L’accès universel et les droits de l’homme
Lors de la Journée mondiale du sida, des gens du monde entier se rassemblent par solidarité avec les personnes vivant avec le VIH pour mieux faire connaître la maladie et exhorter les gouvernements et les dirigeants à remplir leurs promesses pour faire ce qu’il faut pour stopper et inverser la propagation de la maladie.
2009 marque le 21e anniversaire de la Journée mondiale sida. De concert avec ses partenaires, la la campagne mondiale sur le sida se développe cette année sous le thème de « l’accés universel et les droits de l’homme ». Les dirigeants mondiaux se sont engagés à assurer l’accès universel à la prévention , aux traitements, et aux soins du VIH / sida, reconnaissant ceux-ci comme droits de fondamentaux des individus. Bien que des progrès appréciables aient été réalisés en améliorant l’accès aux services de santé pour le VIH/sida, un engagement encore plus important est néanmoins nécessaire dans le monde pour atteindre l’objectif de l’accès universel.

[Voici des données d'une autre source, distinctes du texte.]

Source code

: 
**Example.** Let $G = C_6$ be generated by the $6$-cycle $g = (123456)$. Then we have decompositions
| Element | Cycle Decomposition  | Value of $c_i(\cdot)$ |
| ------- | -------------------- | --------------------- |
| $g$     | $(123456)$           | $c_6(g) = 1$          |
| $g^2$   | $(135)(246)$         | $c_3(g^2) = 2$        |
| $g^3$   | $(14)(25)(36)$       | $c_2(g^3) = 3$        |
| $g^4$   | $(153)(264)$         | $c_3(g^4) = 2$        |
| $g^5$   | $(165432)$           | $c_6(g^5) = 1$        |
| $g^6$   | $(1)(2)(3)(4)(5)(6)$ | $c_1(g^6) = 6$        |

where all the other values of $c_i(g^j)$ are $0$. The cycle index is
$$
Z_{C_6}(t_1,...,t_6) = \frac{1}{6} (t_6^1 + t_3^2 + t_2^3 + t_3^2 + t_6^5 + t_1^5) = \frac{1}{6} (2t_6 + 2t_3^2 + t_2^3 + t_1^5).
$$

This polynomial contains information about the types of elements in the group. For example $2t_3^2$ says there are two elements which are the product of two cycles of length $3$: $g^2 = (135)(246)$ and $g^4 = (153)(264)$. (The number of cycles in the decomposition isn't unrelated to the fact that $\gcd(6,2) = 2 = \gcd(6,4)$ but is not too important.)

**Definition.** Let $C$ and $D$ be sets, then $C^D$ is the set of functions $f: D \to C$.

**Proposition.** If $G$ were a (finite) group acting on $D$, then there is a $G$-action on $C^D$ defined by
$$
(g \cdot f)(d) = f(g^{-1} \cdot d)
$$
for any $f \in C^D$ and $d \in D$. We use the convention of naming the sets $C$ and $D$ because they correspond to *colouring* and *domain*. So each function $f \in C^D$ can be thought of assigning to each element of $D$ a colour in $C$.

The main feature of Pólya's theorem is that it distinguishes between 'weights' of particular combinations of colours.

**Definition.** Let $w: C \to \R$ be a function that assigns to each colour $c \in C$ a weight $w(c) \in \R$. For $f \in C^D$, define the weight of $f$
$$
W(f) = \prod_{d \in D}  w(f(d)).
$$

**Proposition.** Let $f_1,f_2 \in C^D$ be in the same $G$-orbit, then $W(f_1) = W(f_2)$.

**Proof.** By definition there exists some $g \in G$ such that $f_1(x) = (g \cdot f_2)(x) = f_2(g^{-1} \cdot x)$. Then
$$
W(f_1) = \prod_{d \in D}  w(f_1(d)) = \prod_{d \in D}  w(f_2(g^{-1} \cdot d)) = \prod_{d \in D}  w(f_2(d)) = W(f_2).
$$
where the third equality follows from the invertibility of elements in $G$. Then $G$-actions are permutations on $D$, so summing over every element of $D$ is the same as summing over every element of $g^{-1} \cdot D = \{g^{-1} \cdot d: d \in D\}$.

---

Le défi est particulièrement difficile car il y a encore beaucoup plus de personnes qui sont infectées par le virus que de personnes qui commencent un traitement. Pour deux personnes qui commencent un traitement, cinq personnes de plus sont infectées, il est donc essentiel de renforcer les efforts de prévention ainsi que l’accès universel au traitement.
La Journée mondiale du sida est l’occasion pour nous tous de faire le point, de mesurer les progrès réalisés et de s’assurer que les droits de l’homme sont protégés et que les objectifs mondiaux pour la prévention, le traitement et les soins sont en voie d’être atteints. Il faut également accorder une importance beaucoup plus grande qu’auparavant à la protection des droits de l’homme des groupes particulièrement vulnérables à l’infection, tels que les consommateurs de drogues injectables, les travailleurs du sexe et les hommes qui ont des relations sexuelles avec des hommes.
En outre, privilégier la prévention de la transmission mère-enfant du VIH permet efficacement d’atteindre les femmes séropositives et leurs enfants, qui souvent sont exclus de soins et traitements à cause des inégalités sociales et économiques.